The head tube is also important but that one’s always quite a thick tube. It’s really short so that doesn’t add much weight to the total frame, and it needs to be thick because it’ll have the other tubes welded to it, as well as holding the headset cups and working with the fork steerer (also now available!). We’ve got 34mm and 44mm headtubes (inner diameters), for threadless headsets. Ironically we’re not yet set up to provide the parts for threaded-fork frames (30mm tubes and threaded fork steerers).



Other parts of the front triangle are potentially lugs, fancy-shaped sockets that can hold the tubes together: head lugs, bottom bracket lugs, and seat cluster lugs. Those are for bronze-welding the tubes into, a very traditional way of building a frame. These are the first parts we’re seeing in this overview which are cast: wax is formed into the shape of the part, then a sand mold is made around the wax. The wax gets burnt off (“lost wax”) and then molten steel is poured into the now-empty mold. The result is extremely precisely-shaped, complex parts with a very good finish, requiring relatively little filing or polishing. Our lugs, as well as other complex parts like dropouts and fork crowns, are made by one of the world’s top lost-wax casting factories. You’ve definitely seen their castings on many, many bicycles.


Speaking of dropouts, the rear ones are joined to the front triangle by the rear triangle! That’s the seat stays and chain stays, going from the rear hub to the seat-tube/top-tube joint and to the bottom bracket, respectively. Often those tubes aren’t as complex an internal profile as the main tubes, though they can be. A more straightforward, though still drawn seamless, straight-profile tube is often used. The same is true of the fork blades, where a straight-profile tube can be ovalized and gently curved to form the fork blades. They’ll join the steerer tube using a fork crown (another fancy complicated casting) and have cast dropouts at the other end for the front wheel. Often, however, blades for a rim-brake fork meant to be lightweight will taper from a larger top to a much smaller end.

Steel tubes joined with molten bronze - this example is a bronze fillet rather than a lug
If you’ve joined all these parts together (using bronze or silver brazing filler, or TIG-welding them) you now have a bare frame and fork.
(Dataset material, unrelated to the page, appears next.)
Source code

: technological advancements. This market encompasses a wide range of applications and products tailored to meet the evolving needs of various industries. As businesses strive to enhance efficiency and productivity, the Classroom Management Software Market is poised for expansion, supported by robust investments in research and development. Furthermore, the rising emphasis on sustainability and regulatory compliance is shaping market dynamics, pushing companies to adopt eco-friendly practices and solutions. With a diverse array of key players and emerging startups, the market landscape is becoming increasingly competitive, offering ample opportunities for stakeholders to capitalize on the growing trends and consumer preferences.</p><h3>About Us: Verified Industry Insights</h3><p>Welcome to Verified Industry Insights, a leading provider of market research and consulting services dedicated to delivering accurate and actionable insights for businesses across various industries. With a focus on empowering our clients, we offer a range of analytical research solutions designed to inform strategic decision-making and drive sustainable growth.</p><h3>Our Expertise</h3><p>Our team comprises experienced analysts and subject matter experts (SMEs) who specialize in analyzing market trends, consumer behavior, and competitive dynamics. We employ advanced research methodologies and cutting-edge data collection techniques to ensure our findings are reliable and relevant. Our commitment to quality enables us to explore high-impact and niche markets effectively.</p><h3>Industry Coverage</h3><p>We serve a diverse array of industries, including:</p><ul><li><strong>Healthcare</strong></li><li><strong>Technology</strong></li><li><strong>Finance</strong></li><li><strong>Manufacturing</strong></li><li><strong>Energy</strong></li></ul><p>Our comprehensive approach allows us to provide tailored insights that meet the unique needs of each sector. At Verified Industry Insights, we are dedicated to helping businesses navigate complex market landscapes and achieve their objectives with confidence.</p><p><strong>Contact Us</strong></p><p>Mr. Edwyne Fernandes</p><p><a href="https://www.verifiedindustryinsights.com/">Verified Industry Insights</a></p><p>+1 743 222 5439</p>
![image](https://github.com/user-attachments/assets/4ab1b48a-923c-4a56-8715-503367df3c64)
Most of the time that frame will need to have more bits welded to it: disc or cantilever brake mounts, bridges, cable guides, rack or fender eyelets, water bottle eyelets with optional reinforcements, kickstand plates, a front derailer braze-on, or even a casting made for splitting the frame to accommodate a belt drive.
After all that frame steel, we’re not even done… some of it is for making custom parts and accessories. The 25.4mm and 22.2mm tubing can make handlebars with a bit of bending, and the 10mm tubing is for building custom racks.
What a lovely walk around a bike frame that’s been! Given how many ways of building a bicycle we’ve seen, I’m sure we’ll never have everything someone could need for every frame, but we’re constantly growing the breadth of what we offer framebuilders from one year to the next, because we love seeing people build and repair and modify their beautiful machines.